* Work task
In the records below, find the line containing "Country GB 000000120488"; give it again exactly, along with every line that follows, and nothing else.
======== Source material
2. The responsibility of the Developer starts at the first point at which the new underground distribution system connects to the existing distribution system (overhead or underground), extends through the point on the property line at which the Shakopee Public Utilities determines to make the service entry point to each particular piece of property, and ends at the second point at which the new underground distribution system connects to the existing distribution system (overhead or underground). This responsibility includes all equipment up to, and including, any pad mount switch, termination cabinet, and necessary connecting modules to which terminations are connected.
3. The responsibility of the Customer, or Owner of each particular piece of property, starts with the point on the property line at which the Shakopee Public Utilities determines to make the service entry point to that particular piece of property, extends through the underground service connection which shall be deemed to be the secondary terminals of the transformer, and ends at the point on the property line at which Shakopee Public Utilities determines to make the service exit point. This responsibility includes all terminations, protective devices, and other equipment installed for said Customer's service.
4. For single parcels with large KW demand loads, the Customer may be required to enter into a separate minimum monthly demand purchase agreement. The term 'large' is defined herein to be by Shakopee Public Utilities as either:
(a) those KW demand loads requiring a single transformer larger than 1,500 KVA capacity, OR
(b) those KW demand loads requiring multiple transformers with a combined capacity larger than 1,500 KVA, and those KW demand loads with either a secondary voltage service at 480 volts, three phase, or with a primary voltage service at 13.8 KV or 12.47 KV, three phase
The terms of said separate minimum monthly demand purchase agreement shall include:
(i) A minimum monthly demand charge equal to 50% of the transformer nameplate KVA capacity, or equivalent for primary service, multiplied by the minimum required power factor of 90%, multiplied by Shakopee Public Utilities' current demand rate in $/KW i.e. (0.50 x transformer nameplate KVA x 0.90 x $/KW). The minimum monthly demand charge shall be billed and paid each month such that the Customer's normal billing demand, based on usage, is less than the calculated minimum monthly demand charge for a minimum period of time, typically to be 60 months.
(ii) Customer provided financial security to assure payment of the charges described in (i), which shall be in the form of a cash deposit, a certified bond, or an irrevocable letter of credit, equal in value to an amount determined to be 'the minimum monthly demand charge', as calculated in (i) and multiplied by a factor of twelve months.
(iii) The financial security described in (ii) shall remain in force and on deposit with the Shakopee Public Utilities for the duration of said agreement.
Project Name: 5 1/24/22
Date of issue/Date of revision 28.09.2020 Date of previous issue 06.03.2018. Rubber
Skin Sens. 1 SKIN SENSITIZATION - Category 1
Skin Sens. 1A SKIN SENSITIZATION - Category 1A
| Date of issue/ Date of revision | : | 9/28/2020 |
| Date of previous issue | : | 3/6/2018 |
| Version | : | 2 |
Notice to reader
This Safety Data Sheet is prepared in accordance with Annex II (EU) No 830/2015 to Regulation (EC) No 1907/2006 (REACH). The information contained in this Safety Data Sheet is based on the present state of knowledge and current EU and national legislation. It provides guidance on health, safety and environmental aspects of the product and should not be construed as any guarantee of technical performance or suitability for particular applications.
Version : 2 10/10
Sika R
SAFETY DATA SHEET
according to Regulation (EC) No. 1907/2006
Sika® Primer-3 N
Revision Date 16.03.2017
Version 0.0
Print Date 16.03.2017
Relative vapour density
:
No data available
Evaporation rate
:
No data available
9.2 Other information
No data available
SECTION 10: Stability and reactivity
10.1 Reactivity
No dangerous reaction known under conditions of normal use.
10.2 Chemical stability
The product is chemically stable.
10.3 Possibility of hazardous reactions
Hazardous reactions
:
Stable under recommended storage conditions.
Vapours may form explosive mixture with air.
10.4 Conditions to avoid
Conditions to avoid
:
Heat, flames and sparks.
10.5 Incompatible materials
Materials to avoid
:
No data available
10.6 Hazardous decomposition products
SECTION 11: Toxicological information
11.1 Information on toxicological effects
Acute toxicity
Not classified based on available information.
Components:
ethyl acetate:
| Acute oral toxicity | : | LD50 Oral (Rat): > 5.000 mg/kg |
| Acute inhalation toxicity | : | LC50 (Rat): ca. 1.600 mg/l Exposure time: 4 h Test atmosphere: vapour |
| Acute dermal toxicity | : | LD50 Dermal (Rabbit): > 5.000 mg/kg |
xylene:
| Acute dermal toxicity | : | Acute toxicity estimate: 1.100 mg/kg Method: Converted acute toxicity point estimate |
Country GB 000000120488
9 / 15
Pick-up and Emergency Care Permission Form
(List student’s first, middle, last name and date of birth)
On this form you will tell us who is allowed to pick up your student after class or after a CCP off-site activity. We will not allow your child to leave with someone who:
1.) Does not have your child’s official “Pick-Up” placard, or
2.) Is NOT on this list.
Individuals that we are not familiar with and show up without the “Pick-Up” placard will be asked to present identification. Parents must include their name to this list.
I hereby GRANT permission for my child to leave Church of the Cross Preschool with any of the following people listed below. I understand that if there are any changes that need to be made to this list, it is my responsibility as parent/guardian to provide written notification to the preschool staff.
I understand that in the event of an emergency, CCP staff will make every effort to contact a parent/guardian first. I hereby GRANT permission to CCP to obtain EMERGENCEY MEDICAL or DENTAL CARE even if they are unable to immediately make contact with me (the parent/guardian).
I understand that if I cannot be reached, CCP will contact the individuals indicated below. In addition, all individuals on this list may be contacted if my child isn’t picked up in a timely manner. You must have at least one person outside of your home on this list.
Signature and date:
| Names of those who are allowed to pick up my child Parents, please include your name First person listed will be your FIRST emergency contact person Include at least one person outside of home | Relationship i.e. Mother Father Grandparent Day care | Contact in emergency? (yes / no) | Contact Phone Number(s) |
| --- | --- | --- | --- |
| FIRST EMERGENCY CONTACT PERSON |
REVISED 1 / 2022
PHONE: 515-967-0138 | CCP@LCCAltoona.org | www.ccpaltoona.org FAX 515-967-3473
================
* Task solution
Country GB 000000120488
9 / 15
Pick-up and Emergency Care Permission Form
(List student’s first, middle, last name and date of birth)
On this form you will tell us who is allowed to pick up your student after class or after a CCP off-site activity. We will not allow your child to leave with someone who:
1.) Does not have your child’s official “Pick-Up” placard, or
2.) Is NOT on this list.
Individuals that we are not familiar with and show up without the “Pick-Up” placard will be asked to present identification. Parents must include their name to this list.
I hereby GRANT permission for my child to leave Church of the Cross Preschool with any of the following people listed below. I understand that if there are any changes that need to be made to this list, it is my responsibility as parent/guardian to provide written notification to the preschool staff.
I understand that in the event of an emergency, CCP staff will make every effort to contact a parent/guardian first. I hereby GRANT permission to CCP to obtain EMERGENCEY MEDICAL or DENTAL CARE even if they are unable to immediately make contact with me (the parent/guardian).
I understand that if I cannot be reached, CCP will contact the individuals indicated below. In addition, all individuals on this list may be contacted if my child isn’t picked up in a timely manner. You must have at least one person outside of your home on this list.
Signature and date:
| Names of those who are allowed to pick up my child Parents, please include your name First person listed will be your FIRST emergency contact person Include at least one person outside of home | Relationship i.e. Mother Father Grandparent Day care | Contact in emergency? (yes / no) | Contact Phone Number(s) |
| --- | --- | --- | --- |
| FIRST EMERGENCY CONTACT PERSON |
REVISED 1 / 2022
PHONE: 515-967-0138 | CCP@LCCAltoona.org | www.ccpaltoona.org FAX 515-967-3473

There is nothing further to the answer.